Data listing ::
════════════════

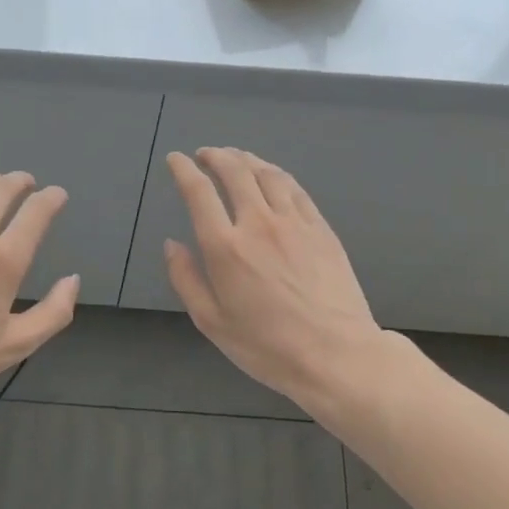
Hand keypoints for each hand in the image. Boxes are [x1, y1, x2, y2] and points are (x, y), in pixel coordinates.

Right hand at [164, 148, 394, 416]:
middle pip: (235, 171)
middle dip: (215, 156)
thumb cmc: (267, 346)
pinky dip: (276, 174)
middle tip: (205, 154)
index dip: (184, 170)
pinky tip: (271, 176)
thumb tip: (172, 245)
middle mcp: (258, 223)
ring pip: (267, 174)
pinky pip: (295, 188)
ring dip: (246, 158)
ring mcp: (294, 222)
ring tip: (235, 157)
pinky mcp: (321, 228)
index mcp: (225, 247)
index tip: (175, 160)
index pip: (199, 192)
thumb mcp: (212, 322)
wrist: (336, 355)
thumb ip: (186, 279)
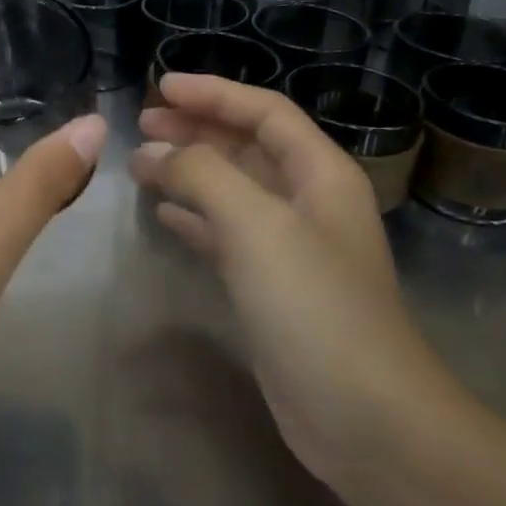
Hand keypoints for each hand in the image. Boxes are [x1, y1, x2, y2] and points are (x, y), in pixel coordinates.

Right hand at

════════════════

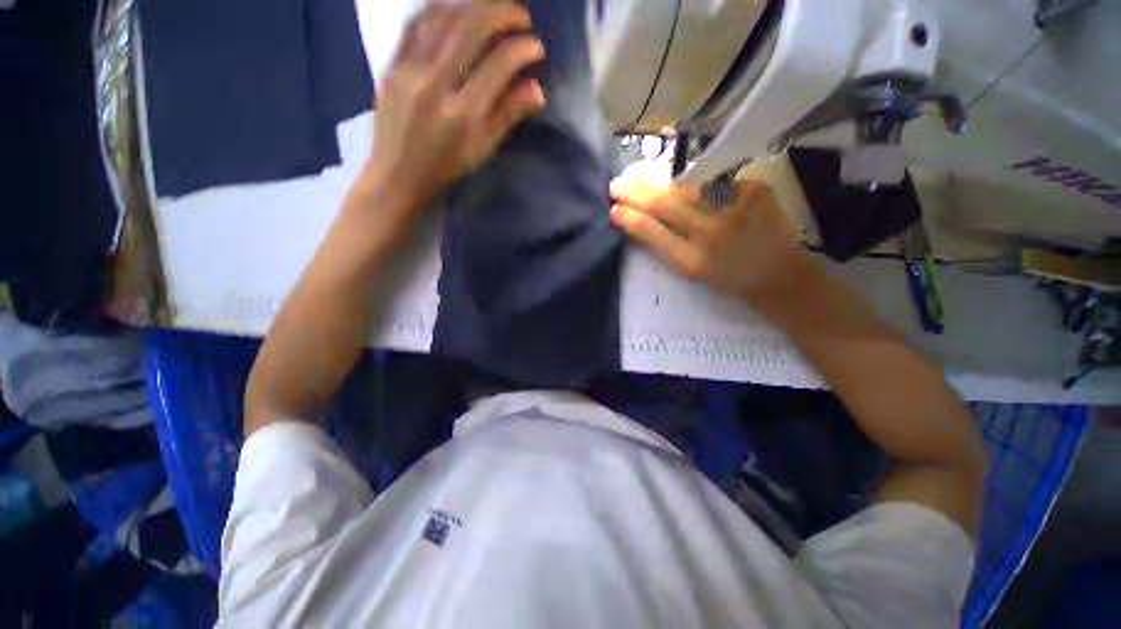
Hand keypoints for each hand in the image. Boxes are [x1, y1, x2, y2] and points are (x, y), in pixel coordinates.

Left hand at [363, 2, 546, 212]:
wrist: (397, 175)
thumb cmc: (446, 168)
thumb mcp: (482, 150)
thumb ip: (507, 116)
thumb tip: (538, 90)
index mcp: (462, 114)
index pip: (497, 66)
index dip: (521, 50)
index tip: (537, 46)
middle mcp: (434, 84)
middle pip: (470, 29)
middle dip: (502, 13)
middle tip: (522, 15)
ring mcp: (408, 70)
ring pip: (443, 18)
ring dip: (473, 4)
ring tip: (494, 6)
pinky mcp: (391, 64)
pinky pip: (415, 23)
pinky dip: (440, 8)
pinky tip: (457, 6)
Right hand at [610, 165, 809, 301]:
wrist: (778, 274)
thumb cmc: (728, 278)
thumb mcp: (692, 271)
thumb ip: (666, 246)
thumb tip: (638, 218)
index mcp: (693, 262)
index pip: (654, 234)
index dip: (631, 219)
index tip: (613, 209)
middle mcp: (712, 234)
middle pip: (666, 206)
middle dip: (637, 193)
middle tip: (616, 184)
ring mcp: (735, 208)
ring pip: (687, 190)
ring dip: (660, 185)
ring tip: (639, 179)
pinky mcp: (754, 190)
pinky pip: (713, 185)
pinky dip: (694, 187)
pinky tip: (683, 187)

════════════════

Your goal ::
Copy each line above where "thumb" appears.

Your response ::
thumb cmc: (267, 346)
thumb tip: (172, 245)
thumb mcp: (212, 322)
thumb ip: (186, 279)
thumb cmc: (446, 168)
thumb mcp: (482, 150)
thumb ip: (507, 116)
thumb tip: (538, 90)
thumb cmc: (728, 278)
thumb mcp: (692, 271)
thumb ip: (666, 246)
thumb tip: (638, 218)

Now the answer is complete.